Translation looks to be pretty simple - for a given language there is just one file to update. Certainly that file is important, but important enough to warrant changing CVS? I guess I'm unclear on particularly why GNOME CVS makes translation so much easier?
Now, we *have* seriously considered switching how we manage source code, but I think the general concensus is that we want to move *away* from CVS to something like Subversion, that would give us more powerful code management. Our hope is that SourceForge will eventually implement this, although since SF seems to be taking a long time to get this, I think we'd consider other Subversion providers.

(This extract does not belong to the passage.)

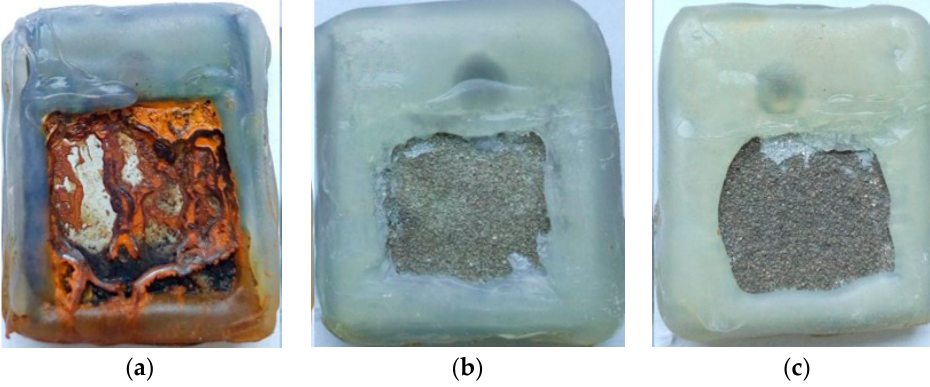
Figure 4. The digital photos of the coatings after 720 h of neutral salt spray test (NSS test) showing e ff ective protection of the coatings against corrosion (( a ): mild steel plate without coating, ( b ): the Al coating, and ( c ): the Al-CF coating).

Anyway, you may be right that it would make things more convenient for the GNOME translators, and it's possible that would gain us more translations. On the other hand, it risks making it more difficult for new developers to get CVS accounts, would take a lot of effort to migrate, and it doesn't correspond with our ultimate goal to move to Subversion anyway... So it's not entirely clear to me if this is worth the effort of doing. It might help to have a better idea of specifically how many GNOME developers/translators would contribute significantly to Inkscape if it was in GNOME CVS. I assume most people that wish to contribute to Inkscape would be able to just upload patches or request a CVS account from us.
We've also considered alternate bug trackers, but most people are suitably comfortable with the SourceForge tracker so there's no plans to change. I'm not sure what Bugzilla would buy us, other than imposing a more confusing user interface on our poor users. ;-) If we did change we'd probably adopt Mantis rather than Bugzilla.